Chief Executive Officer of the Bangladesh Cricket Board
- Incumbent
- Assumed office 27 August 2014

Personal details
- Born: January 4, 1972 (age 54) Barishal, Bangladesh

= Nizam Uddin Chowdhury =

Bangladeshi cricket administrator

Nizam Uddin Chowdhury (born 4 January 1972) is a Bangladeshi cricket administrator and the chief executive officer of the Bangladesh Cricket Board. A key figure in cricket in Bangladesh, he has been involved with the national cricket board since 2000 in various capacities.

==Early life==
Chowdhury was born on 4 January 1972 in Barisal District, Bangladesh. He studied at Willes Little Flower School. He earned a master's degree in management in 1992.

==Career==
Chowdhury has been a member of the International Cricket Council Chief Executive's Committee from 2008 to 2010, and the Asian Cricket Council Executive Board from 2008 to 2010 and 2012 to 2014.

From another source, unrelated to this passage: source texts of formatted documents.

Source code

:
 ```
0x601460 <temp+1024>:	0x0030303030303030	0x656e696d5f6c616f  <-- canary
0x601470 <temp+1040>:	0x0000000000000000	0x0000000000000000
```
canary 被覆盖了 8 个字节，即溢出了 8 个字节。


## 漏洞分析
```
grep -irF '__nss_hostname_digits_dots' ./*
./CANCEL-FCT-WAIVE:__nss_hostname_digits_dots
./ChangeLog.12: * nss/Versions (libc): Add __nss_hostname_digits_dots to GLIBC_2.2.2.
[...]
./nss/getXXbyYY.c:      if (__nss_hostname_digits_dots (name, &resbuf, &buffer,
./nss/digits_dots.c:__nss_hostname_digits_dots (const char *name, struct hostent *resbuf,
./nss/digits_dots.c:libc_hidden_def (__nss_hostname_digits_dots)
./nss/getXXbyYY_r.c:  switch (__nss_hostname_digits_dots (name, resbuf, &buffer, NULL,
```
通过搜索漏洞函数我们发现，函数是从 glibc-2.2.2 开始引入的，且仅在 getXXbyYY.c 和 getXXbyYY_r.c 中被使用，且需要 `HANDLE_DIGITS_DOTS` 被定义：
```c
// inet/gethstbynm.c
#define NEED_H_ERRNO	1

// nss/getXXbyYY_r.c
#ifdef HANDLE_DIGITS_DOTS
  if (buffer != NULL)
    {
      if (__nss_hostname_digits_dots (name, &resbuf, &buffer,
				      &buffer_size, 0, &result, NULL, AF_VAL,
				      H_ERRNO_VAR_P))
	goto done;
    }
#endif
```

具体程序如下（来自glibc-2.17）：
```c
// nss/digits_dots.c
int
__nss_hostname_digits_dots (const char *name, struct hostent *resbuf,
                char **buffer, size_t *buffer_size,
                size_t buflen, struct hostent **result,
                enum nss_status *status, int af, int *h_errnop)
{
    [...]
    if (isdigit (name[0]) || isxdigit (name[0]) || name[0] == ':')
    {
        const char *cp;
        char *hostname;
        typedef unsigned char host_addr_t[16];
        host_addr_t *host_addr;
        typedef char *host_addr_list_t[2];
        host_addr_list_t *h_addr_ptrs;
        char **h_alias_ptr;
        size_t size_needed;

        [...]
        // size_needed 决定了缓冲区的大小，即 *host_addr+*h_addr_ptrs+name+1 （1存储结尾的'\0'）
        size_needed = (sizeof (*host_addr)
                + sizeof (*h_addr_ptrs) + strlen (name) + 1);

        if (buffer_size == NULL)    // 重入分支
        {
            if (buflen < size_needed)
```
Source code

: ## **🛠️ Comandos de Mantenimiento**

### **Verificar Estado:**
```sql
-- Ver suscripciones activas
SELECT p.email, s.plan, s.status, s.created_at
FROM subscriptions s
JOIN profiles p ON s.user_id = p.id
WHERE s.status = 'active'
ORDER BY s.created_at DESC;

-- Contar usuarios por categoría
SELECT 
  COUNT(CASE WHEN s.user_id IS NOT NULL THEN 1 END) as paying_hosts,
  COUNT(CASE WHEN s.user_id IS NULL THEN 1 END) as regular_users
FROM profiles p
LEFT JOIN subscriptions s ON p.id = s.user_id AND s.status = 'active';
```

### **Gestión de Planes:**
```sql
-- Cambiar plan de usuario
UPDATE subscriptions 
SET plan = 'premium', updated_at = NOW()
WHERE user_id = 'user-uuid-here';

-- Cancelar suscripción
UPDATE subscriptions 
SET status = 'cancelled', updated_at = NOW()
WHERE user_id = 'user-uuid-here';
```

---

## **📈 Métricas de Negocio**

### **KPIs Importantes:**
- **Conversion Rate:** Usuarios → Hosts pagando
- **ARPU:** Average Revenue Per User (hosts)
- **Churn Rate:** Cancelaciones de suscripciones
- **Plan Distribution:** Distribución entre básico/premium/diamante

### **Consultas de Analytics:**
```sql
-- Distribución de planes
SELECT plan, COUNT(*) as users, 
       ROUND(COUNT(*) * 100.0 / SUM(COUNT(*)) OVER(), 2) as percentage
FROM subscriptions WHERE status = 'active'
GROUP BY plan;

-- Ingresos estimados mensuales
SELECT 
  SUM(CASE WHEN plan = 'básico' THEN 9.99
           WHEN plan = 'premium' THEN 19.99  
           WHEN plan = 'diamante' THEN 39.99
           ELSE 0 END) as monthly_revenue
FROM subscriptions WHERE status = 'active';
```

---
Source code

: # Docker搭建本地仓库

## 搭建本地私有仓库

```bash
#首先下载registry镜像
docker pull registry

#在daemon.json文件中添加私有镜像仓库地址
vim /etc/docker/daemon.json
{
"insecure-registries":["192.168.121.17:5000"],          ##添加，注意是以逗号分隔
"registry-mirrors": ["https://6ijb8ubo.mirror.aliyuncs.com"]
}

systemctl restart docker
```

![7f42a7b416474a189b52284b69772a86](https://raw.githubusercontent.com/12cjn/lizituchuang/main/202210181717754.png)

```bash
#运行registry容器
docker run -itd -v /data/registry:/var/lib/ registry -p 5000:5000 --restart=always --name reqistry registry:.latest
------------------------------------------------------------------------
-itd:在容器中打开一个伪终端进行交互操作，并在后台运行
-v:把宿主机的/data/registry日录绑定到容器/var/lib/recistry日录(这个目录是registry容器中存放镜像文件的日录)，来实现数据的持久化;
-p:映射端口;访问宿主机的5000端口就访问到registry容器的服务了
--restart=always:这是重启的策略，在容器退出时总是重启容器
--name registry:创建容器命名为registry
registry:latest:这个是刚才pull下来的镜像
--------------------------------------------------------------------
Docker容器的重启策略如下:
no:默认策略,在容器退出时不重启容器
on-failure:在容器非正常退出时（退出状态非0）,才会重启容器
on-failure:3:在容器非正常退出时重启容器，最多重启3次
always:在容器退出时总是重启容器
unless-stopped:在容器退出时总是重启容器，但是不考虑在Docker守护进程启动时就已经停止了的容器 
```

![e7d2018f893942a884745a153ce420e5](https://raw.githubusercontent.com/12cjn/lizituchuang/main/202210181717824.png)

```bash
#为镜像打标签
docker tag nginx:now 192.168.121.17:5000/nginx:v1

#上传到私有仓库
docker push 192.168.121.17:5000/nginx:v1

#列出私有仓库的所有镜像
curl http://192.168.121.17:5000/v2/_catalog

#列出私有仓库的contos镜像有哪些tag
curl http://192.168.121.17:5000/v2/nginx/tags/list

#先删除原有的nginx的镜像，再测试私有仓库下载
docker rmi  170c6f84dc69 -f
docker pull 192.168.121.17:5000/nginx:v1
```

In 2008, Chowdhury was the acting chief executive officer of the Bangladesh Cricket Board. He served as the acting chief executive officer till August 2010. He was then appointed general manager of the board. He was re-appointed acting chief executive officer of the Bangladesh Cricket Board in 2010 after the death of Manzur Ahmed.

Chowdhury has played a central role in organising major international cricket tournaments in Bangladesh, including the ICC Cricket World Cup 2011, the ICC World Twenty20 2014, the ICC Under-19 Cricket World Cup in 2004 and 2016, and multiple Asia Cup events. On 27 August 2014, Chowdhury was appointed chief executive officer of the Bangladesh Cricket Board. In 2019, he had to solve a strike by players. He severed all ties of the board with Shaheed Chandu Stadium in Bogura following differences with the Bogura District Sports Association. The Awami League government provided him with a plot in Jhilmil Residential Project.

After the fall of the Sheikh Hasina led Awami League government, Chowdhury accepted the resignation of Nazmul Hassan, President of the Bangladesh Cricket Board and aligned with the former prime minister, who was replaced by Faruque Ahmed. He attended a briefing with a team of the Anti-Corruption Commission which raided the Bangladesh Cricket Board in April 2025.

==Personal life==
Chowdhury is married to Farida Rahman Chowdhury and has three children.